The large doses of opioid required to provide LOC also resulted in muscle rigidity, which was a significant clinical problem despite prior administration of a small dose of d-tubocurarine. Muscle rigidity is well known with a large dose of opioids. [15,16] This study also confirms that there is a dose-dependent increase in both the incidence and severity of muscle rigidity with opioids.
Remifentanil produced a dose-independent decrease in blood pressure just before intubation from the baseline values. The decrease in blood pressure was mild, and no patient required ephedrine for treatment. Thus both drugs when given on their own, even at large doses, provide acceptable hemodynamic stability in healthy patients. Alfentanil was more effective than remifentanil in ablating the response to intubation. The more rapid decrease in blood concentration of remifentanil by the time intubation was undertaken (71% vs. 47%) may explain its relative ineffectiveness in modifying the response to laryngoscopy and intubation. The implication of this finding is that, if remifentanil is used in a single dose at induction, an additional dose may be required just before intubation to blunt the response to this stimulus.

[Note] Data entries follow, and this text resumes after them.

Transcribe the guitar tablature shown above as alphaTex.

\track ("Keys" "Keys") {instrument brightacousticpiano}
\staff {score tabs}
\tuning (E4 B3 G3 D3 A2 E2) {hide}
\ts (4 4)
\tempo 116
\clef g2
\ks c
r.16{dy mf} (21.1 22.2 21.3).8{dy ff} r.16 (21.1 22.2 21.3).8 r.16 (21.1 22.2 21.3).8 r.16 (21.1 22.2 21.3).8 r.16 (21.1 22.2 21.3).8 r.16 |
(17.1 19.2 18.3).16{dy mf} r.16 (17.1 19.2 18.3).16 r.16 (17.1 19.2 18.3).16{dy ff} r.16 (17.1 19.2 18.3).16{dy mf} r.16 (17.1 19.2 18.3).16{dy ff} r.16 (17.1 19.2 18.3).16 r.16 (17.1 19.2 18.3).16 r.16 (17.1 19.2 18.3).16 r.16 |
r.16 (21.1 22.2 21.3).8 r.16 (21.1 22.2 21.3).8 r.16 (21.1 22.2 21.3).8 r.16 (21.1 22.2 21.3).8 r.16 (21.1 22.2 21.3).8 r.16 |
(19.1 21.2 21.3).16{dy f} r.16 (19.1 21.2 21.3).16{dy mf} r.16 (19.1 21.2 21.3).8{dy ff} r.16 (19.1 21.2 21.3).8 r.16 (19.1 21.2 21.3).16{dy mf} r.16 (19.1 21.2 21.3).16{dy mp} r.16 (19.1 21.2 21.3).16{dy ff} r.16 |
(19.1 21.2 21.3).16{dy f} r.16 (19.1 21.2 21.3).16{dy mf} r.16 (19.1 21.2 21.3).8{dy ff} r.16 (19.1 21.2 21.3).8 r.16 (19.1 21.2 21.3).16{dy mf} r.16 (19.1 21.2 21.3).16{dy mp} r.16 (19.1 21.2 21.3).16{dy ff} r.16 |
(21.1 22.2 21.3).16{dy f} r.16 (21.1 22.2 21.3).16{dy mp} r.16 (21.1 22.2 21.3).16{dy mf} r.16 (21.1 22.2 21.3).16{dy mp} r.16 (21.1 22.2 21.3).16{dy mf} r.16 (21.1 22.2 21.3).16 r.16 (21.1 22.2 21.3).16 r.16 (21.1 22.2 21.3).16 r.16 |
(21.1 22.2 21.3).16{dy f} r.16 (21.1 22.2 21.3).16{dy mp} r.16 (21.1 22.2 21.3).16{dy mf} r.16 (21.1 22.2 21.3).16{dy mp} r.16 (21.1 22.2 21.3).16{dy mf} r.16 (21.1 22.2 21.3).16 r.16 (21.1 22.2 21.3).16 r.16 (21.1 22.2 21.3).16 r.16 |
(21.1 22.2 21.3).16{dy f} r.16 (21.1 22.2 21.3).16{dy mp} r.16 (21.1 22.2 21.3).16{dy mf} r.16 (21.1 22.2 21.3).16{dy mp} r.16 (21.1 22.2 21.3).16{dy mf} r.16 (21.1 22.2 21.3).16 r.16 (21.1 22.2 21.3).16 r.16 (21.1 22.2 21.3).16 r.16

Alternatively, infusion of this opioid should be initiated before intubation.
In conclusion, administration of alfentanil and remifentanil as 2-min infusions in healthy, unpremedicated patients does not reliably produce LOC. In addition, a dose-dependent increase in the incidence and severity of muscle rigidity with these opioids is an important clinical problem. Remifentanil is 15 times more potent than alfentanil based on the ED50for loss of response to verbal command and 19 times more potent than alfentanil based on the whole-blood concentrations. We observed an extremely rapid decrease in remifentanil concentrations and recommend that an additional dose of the drug should be administered before intubation to obtund the hemodynamic response to laryngoscopy.
*Egan TD, Lemmens HJM, Fiset P, Muir KT, Hermann DJ, Stanski DR, Shafer SL: The pharmacokinetics and pharmacodynamics of GI87084B. Anesthesiology 1992; 77(3A):A369.